Felix spread his hands. “How can I possibly tell?”

“You can’t, of course,” Mrs. Grey said, and he wondered if that had been another test.

If so, they really did suspect him.

“To your knowledge,” Grey asked, “is there anyone else in the neighborhood who might have borne a grudge against Percy?”

Felix drew in his breath. “Look, that’s why I asked you to call on me this morning, when what I say cannot upset poor Harvey further.

The truth is, Percy upset just about everyone, whether it was with drunken insults, making free with other men’s wives, or debts that were never paid unless his father got wind of them.

Frankly, he was an ill-conditioned puppy.

There may have been no real malice in him—I don’t believe there was, in fact—but he was utterly self-absorbed and seemed to consider nothing but his own pleasure of the moment.

There is no point in blaming the doting parents who spoiled him.

He was of an age to have worked out for himself what was right and wrong, acceptable and unacceptable behavior. ”

He saw from Grey’s face that little of this was news to him. Mrs. Grey did not look surprised either, let alone offended. How could Grey involve his wife in such sordid business? Well, that wasn’t Felix’s concern.

“Mr. and Mrs. Harvey have lost a beloved son,” he continued earnestly. “It will help no one, and serve no justice, to reveal everything you discover to Harvey. He doesn’t need to know what sort of a cad his son was. I ask your discretion, as one gentleman to another.”

Rather to his surprise, Grey’s lips curved into a slight smile.

“I appreciate your request. Especially when you are not perfectly sure that I am one. We will pass on to Mr. Harvey only what is necessary to explain the killing…should we discover it. At the moment, there seems to be only one indiscretion that interests them—Percy’s obsession with Mrs. Jenkins. ”

Felix jerked up his hand to dismiss that out of hand. “That is all in their minds. I’m sure Percy noticed Mrs. Jenkins, as he noticed every female, but she is no Circe embroiling him in her wiles. On the contrary, she is a virtuous widow bringing up her son on his ancestral land.”

He had deliberately kept his voice calm and dispassionate, but even so, he worried that he had said too much, for he felt Mrs. Grey’s eyes boring into his face.

He began to realize they made a formidable team, and to understand the faith Harvey seemed to have bestowed upon them so instinctively and so suddenly.

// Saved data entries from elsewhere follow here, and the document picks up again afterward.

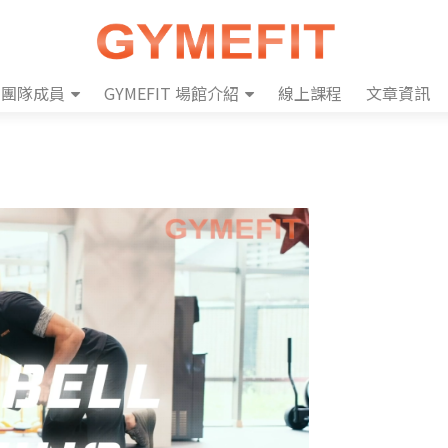
團隊成員
GYMEFIT 場館介紹
線上課程
文章資訊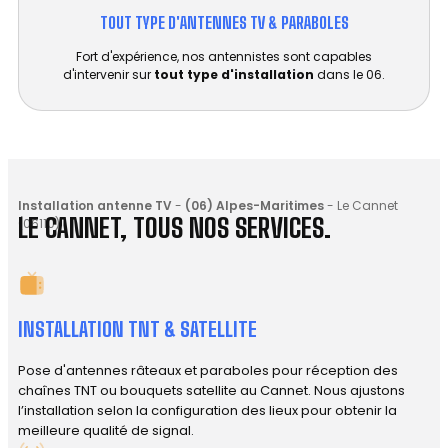
TOUT TYPE D'ANTENNES TV & PARABOLES
Fort d'expérience, nos antennistes sont capables
d'intervenir sur
tout type d'installation
dans le 06.
Installation antenne TV
-
(06) Alpes-Maritimes
-
Le Cannet
LE CANNET, TOUS NOS SERVICES.
(06110)
INSTALLATION TNT & SATELLITE
Pose d'antennes râteaux et paraboles pour réception des
chaînes TNT ou bouquets satellite au Cannet. Nous ajustons
l’installation selon la configuration des lieux pour obtenir la
meilleure qualité de signal.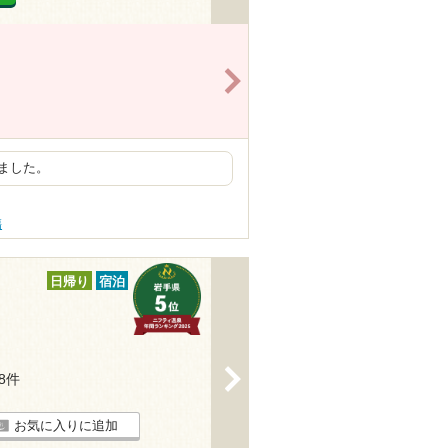
>
ました。
傷
日帰り
宿泊
>
28件
お気に入りに追加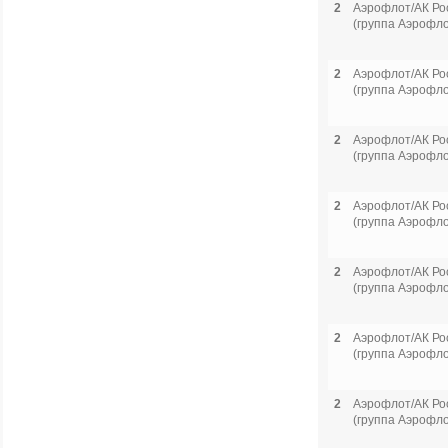
2
Аэрофлот/АК Ро
(группа Аэрофло
2
Аэрофлот/АК Ро
(группа Аэрофло
2
Аэрофлот/АК Ро
(группа Аэрофло
2
Аэрофлот/АК Ро
(группа Аэрофло
2
Аэрофлот/АК Ро
(группа Аэрофло
2
Аэрофлот/АК Ро
(группа Аэрофло
2
Аэрофлот/АК Ро
(группа Аэрофло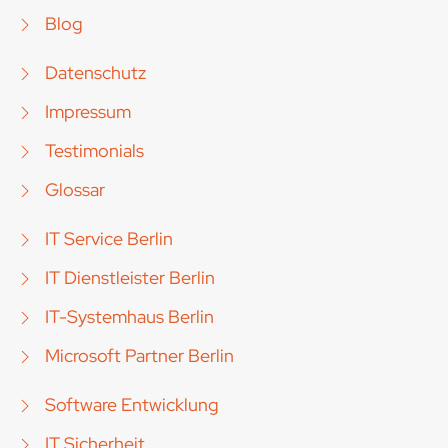
Blog
Datenschutz
Impressum
Testimonials
Glossar
IT Service Berlin
IT Dienstleister Berlin
IT-Systemhaus Berlin
Microsoft Partner Berlin
Software Entwicklung
IT Sicherheit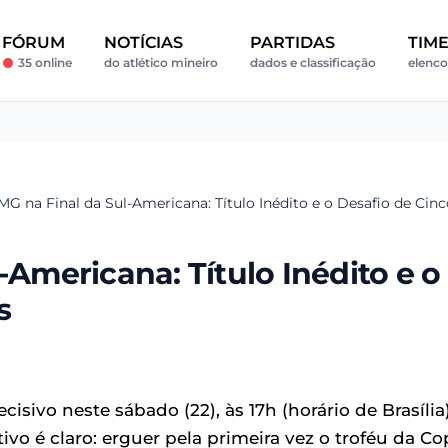
FÓRUM
NOTÍCIAS
PARTIDAS
TIM
35 online
do atlético mineiro
dados e classificação
elenco
-MG na Final da Sul-Americana: Título Inédito e o Desafio de Cin
-Americana: Título Inédito e o
s
sivo neste sábado (22), às 17h (horário de Brasília)
vo é claro: erguer pela primeira vez o troféu da Co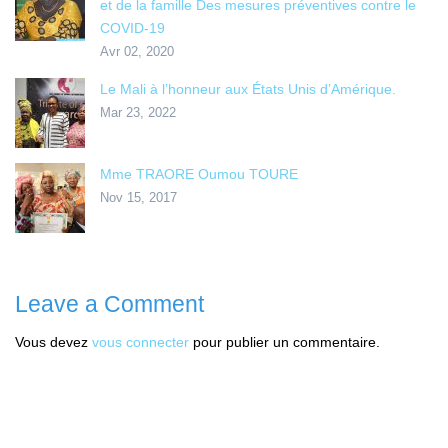
et de la famille Des mesures préventives contre le
COVID-19
Avr 02, 2020
Le Mali à l’honneur aux États Unis d’Amérique.
Mar 23, 2022
Mme TRAORE Oumou TOURE
Nov 15, 2017
Leave a Comment
Vous devez
vous connecter
pour publier un commentaire.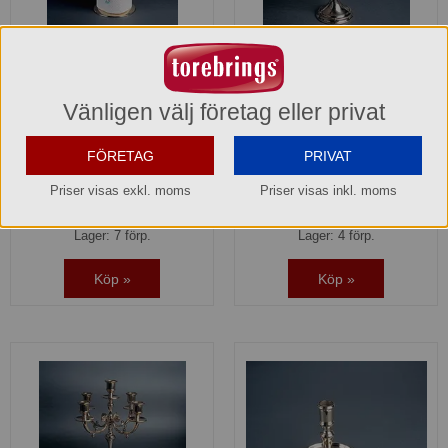
Hushållspappershållare
Kandelaber 3 arm polerad
polerad mässing
mässing Metallfabriken
Vänligen välj företag eller privat
Metallfabriken Norden
Norden
980049
980058
FÖRETAG
PRIVAT
477,40 kr
975,80 kr
Priser visas exkl. moms
Priser visas inkl. moms
Hel förpackning =
1*1 st
Hel förpackning =
1*1 st
Lager: 7 förp.
Lager: 4 förp.
Köp »
Köp »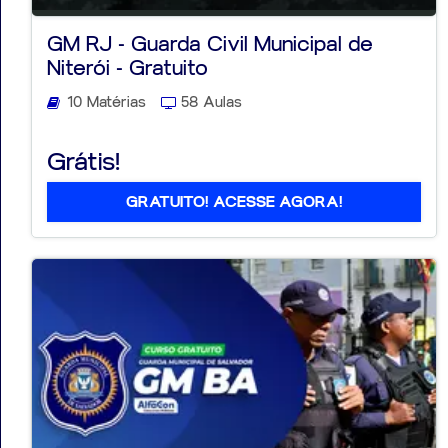
GM RJ - Guarda Civil Municipal de
Niterói - Gratuito
10 Matérias
58 Aulas
Aprovados
Grátis!
Notícias
Aulas
GRATUITO! ACESSE AGORA!
AO
VIVO
GRATUITAS!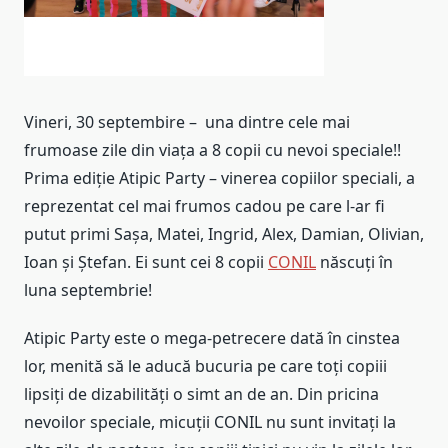
Vineri, 30 septembire – una dintre cele mai
frumoase zile din viața a 8 copii cu nevoi speciale!!
Prima ediție Atipic Party – vinerea copiilor speciali, a
reprezentat cel mai frumos cadou pe care l-ar fi
putut primi Sașa, Matei, Ingrid, Alex, Damian, Olivian,
Ioan și Ștefan. Ei sunt cei 8 copii
CONIL
născuți în
luna septembrie!
Atipic Party este o mega-petrecere dată în cinstea
lor, menită să le aducă bucuria pe care toți copiii
lipsiți de dizabilități o simt an de an. Din pricina
nevoilor speciale, micuții CONIL nu sunt invitați la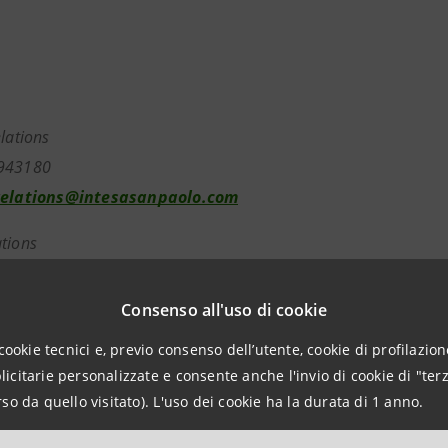
elations
943180
relations@intesasanpaolo.com
tions
962326
ntesasanpaolo.com
Consenso all'uso di cookie
cookie tecnici e, previo consenso dell’utente, cookie di profilazione
citarie personalizzate e consente anche l'invio di cookie di "terz
tesasanpaolo.com
so da quello visitato). L'uso dei cookie ha la durata di 1 anno.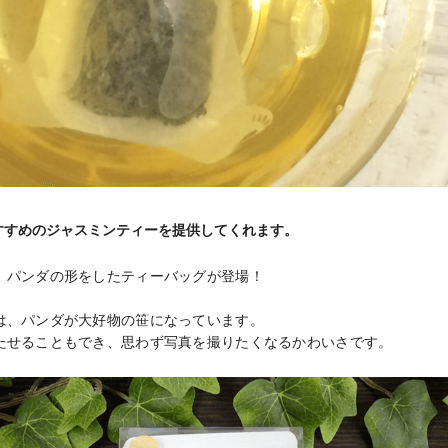
すすめのジャスミンティーを提供してくれます。
、パンダの形をしたティーバッグが登場！

は、パンダが大好物の笹になっています。

たせることもでき、思わず写真を撮りたくなるかわいさです。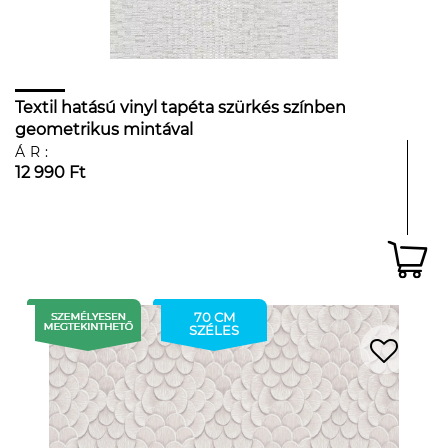
Textil hatású vinyl tapéta szürkés színben
geometrikus mintával
ÁR:
12 990 Ft
70 CM
SZÉLES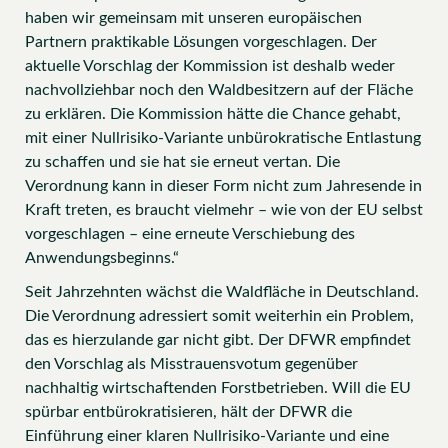
haben wir gemeinsam mit unseren europäischen
Partnern praktikable Lösungen vorgeschlagen. Der
aktuelle Vorschlag der Kommission ist deshalb weder
nachvollziehbar noch den Waldbesitzern auf der Fläche
zu erklären. Die Kommission hätte die Chance gehabt,
mit einer Nullrisiko-Variante unbürokratische Entlastung
zu schaffen und sie hat sie erneut vertan. Die
Verordnung kann in dieser Form nicht zum Jahresende in
Kraft treten, es braucht vielmehr – wie von der EU selbst
vorgeschlagen – eine erneute Verschiebung des
Anwendungsbeginns.“
Seit Jahrzehnten wächst die Waldfläche in Deutschland.
Die Verordnung adressiert somit weiterhin ein Problem,
das es hierzulande gar nicht gibt. Der DFWR empfindet
den Vorschlag als Misstrauensvotum gegenüber
nachhaltig wirtschaftenden Forstbetrieben. Will die EU
spürbar entbürokratisieren, hält der DFWR die
Einführung einer klaren Nullrisiko-Variante und eine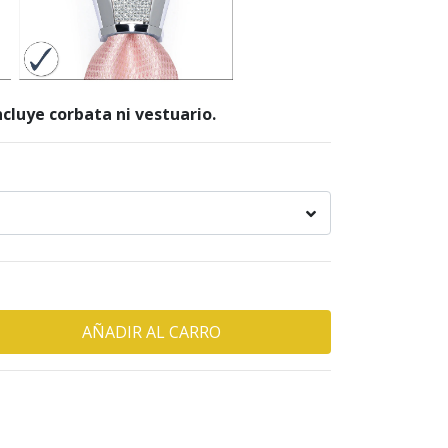
cluye corbata ni vestuario.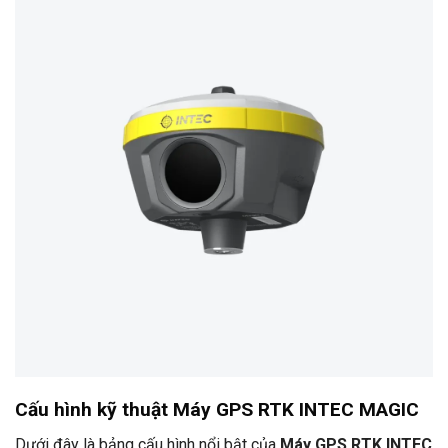
Cấu hình kỹ thuật Máy GPS RTK INTEC MAGIC
Dưới đây là bảng cấu hình nổi bật của
Máy GPS RTK INTEC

Little would escape them, which was alarming in many ways.

“What is it that turned Mr. and Mrs. Harvey against Mrs. Jenkins?” Grey asked.

Felix sighed. “Some rumor—spread, I think, by a disgruntled Jenkins cousin who would have inherited Dare Hall had little Clarence not been born. That Luke Jenkins had been inveigled into marrying a slave on his plantation, or that the marriage was not valid for one reason or another. Everyone was therefore curious to meet her. They left cards at Dare Hall, and Mrs. Jenkins duly invited the local gentry to tea. Unfortunately, it was while Percy was home, and his parents witnessed what was, in fact, his usual behavior around young and pretty women.”